To-do item ->
How many lines of the material contain the string "chart"? Reply with the number alone.
········
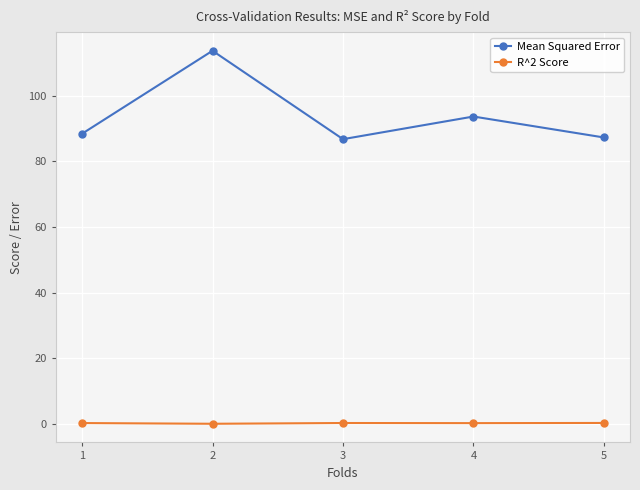

At how many categories does at least one series exceed 90?

2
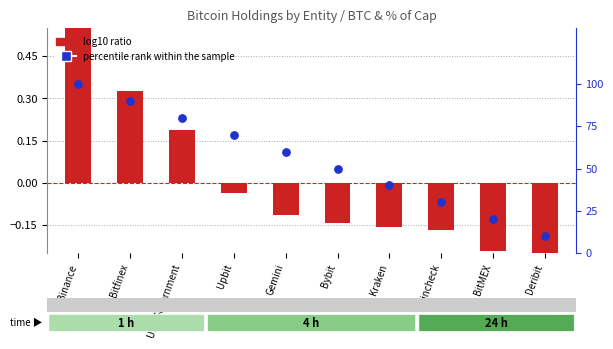

At which category is the sum across all series the highest?

Binance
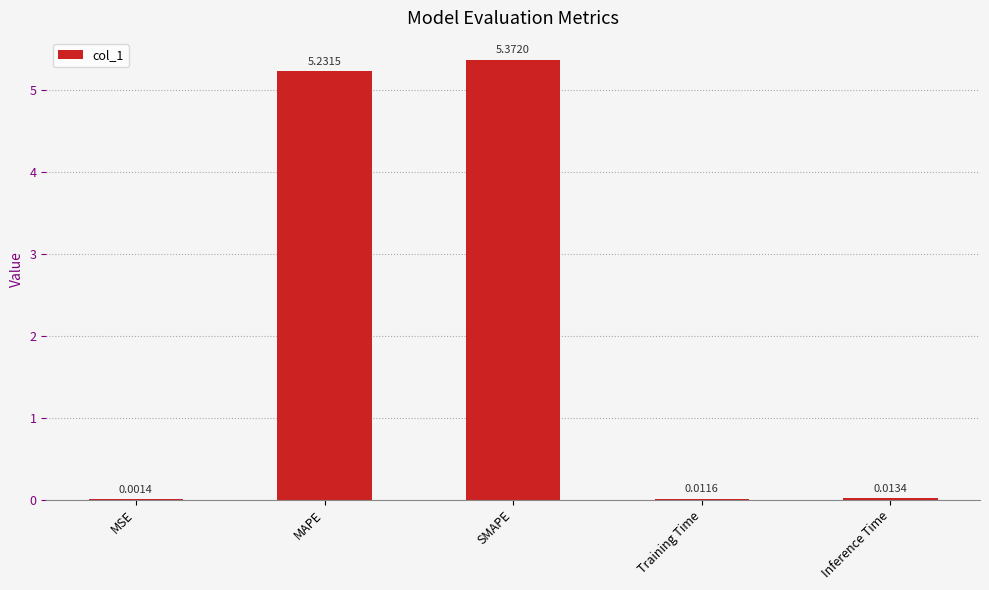

Where is the data nearest to the value 2?

Inference Time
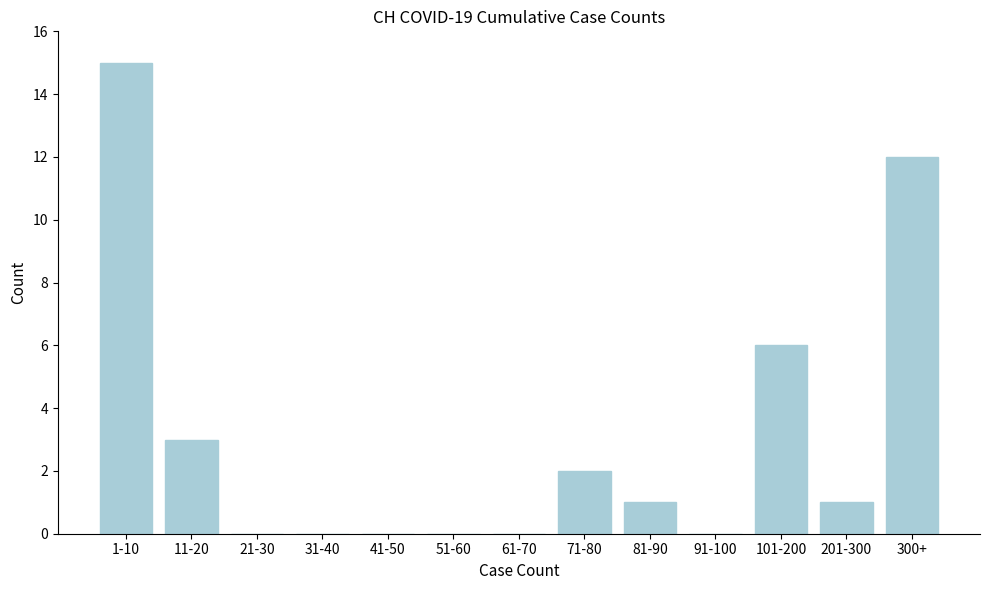

Reading right to left, transcribe all the data shown in this chart.

300+=12	201-300=1	101-200=6	91-100=0	81-90=1	71-80=2	61-70=0	51-60=0	41-50=0	31-40=0	21-30=0	11-20=3	1-10=15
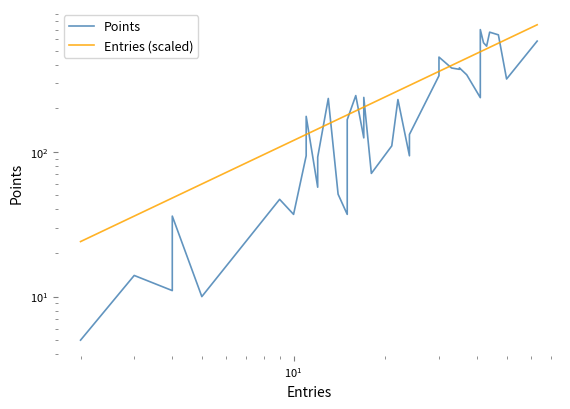

What is the maximum value shown in the chart?

756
········
Response to this task ->
2